Getting the size of an InlineShape

[Jeff Hall]

I have 3 identical pictures linked to a W2000 document
testpic.PNG
testpic.JPG
testpic.GIF

I am getting the original picture size as follows

w = Selection.InlineShapes(1).Width
sw = Selection.InlineShapes(1).ScaleWidth
h = Selection.InlineShapes(1).Height
sh = Selection.InlineShapes(1).ScaleHeight

' Original Size of Picture in pixels
ow = Round(w / sw * 100, 0)
oh = Round(h / sh * 100, 0)

However, although Word calculates the size of the PNG correctly, it thinks
the JPG and the GIF are exactly 75% of the size of the PNG

PNG 315 x 284 OK
JPG 236 x 213 Wrong
GIF 236 x 213 Wrong

Any ideas what's wrong?
Interestingly, the PNG displays too large in the document, whereas the other
two are displayed at the correct size, even though the Format|Picture dialog
shows them all at 100% scaling.

 

[Jezebel]

Not sure if this is the problem here, but Word seems to recalculate the size
of an image by dividing the size in pixels by the screen resolution. I've
found that for some formats, if the original image is 10cm wide at 300 dpi,
Word will treat it as 32 cm wide at 96 dpi.

 

[Doug Robbins - Word MVP]

Hi Jeff,

I am not sure if this is of use to you, but here's a bit of code from one of
my applications that is used to re-size a graphic to fit the dimensions of
the cell into which it is inserted:

'Re-size logo
oheight = myDoc.Tables(1).Cell(5,
2).Range.InlineShapes(1).Height
owidth = myDoc.Tables(1).Cell(5, 2).Range.InlineShapes(1).Width
If oheight > InchesToPoints(1.6) Then
With myDoc.Tables(1).Cell(5, 2).Range.InlineShapes(1)
.Height = InchesToPoints(1.6)
.Width = owidth * InchesToPoints(1.6) / oheight
End With
End If
If oheight < InchesToPoints(0.68) Then
With myDoc.Tables(1).Cell(5, 2).Range.InlineShapes(1)
.Height = InchesToPoints(1.6)
.Width = owidth * InchesToPoints(1.6) / oheight
End With
End If
oheight = myDoc.Tables(1).Cell(5,
2).Range.InlineShapes(1).Height
owidth = myDoc.Tables(1).Cell(5,
2).Range.InlineShapes(1).Width
If owidth > InchesToPoints(1.6) Then
With myDoc.Tables(1).Cell(5, 2).Range.InlineShapes(1)
.Width = InchesToPoints(1.6)
.Height = oheight * InchesToPoints(1.6) / owidth
End With
End If

Please post any further questions or followup to the newsgroups for the
benefit of others who may be interested.
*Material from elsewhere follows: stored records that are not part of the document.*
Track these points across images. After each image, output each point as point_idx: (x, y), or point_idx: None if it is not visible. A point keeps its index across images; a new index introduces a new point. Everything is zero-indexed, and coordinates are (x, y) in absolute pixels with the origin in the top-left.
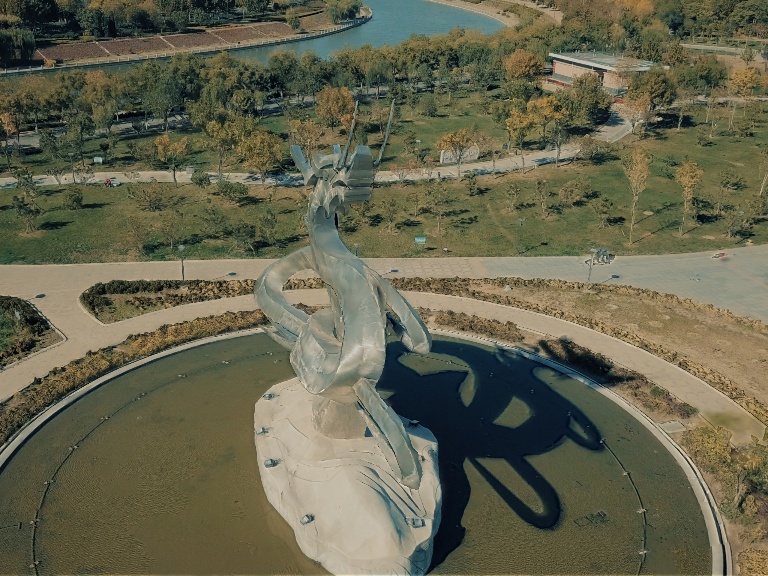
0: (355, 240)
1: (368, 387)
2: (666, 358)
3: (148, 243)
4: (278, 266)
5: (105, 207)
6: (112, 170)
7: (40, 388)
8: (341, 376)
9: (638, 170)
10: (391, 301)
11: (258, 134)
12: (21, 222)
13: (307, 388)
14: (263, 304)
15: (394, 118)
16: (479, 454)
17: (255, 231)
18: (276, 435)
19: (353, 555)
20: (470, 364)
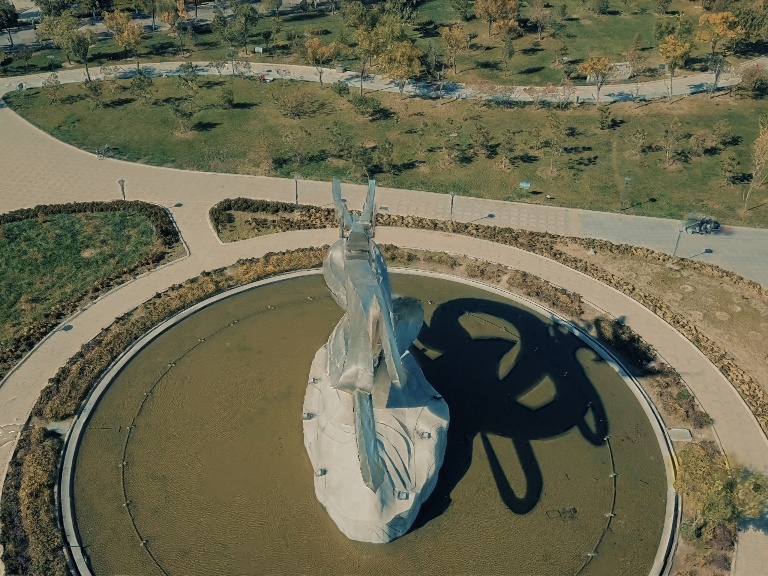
0: (466, 174)
1: (359, 400)
2: (711, 358)
3: (280, 156)
4: (340, 247)
5: (253, 108)
6: (270, 61)
7: (158, 304)
8: (343, 383)
9: (764, 139)
10: (383, 338)
11: (400, 46)
12: (177, 123)
13: (328, 376)
14: (327, 275)
15: (559, 16)
16: (493, 430)
17: (372, 158)
18: (322, 388)
19: (344, 512)
20: (521, 334)
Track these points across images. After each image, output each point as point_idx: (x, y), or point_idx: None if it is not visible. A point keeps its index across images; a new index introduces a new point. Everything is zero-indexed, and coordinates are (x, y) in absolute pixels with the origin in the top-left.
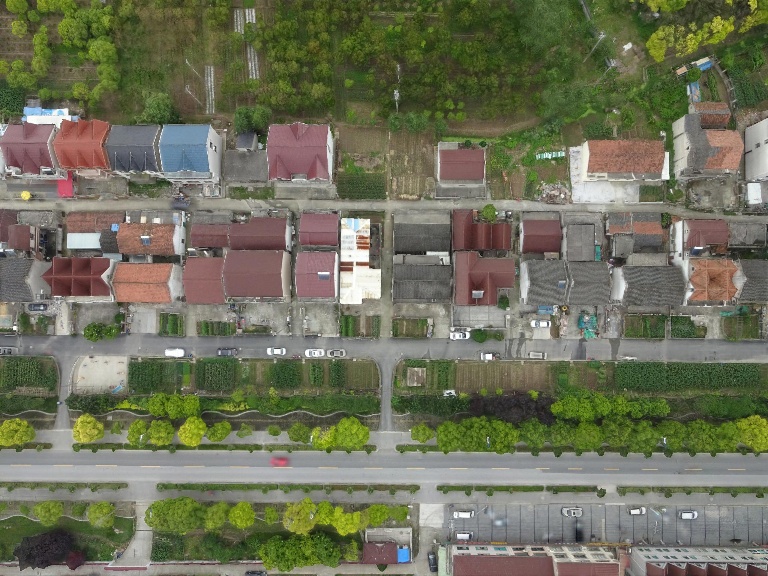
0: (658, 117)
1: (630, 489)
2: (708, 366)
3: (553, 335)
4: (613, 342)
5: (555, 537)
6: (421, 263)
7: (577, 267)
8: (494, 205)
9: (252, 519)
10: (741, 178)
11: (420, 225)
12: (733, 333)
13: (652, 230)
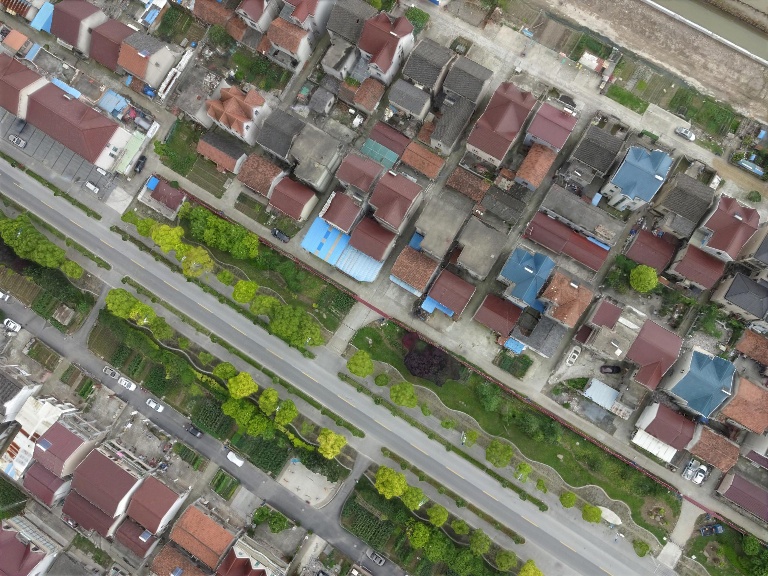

Unsolicited questions forwarded
directly to me will only be answered on a paid consulting basis.

Hope this helps
Doug Robbins - Word MVP

 

[Jeff Hall]

I wondered about whether there is a connection with the default units, so I
now store the existing Options.MeasurementUnit and then set
Options.MeasurementUnit = wdPoints.

I then do the sums and finally restore the default MeasurementUnit

Only one out of three epictures (in the same document) sizes correctly.
The irritating thing is that, when I tried it on other documents with
different pictures, it wasn't always the PNG that sized incorrectly,
although the error was always a factor of 0.75.

I'm thinking it may be something to do with the way the picture was
originally stored in the document? ANY suggestions would be welcome, no
matter how unlikely they may seem. I really need to solve this one.

 

[Jeff Hall]

Oh dear... no response

That means MS have messed up BIG time.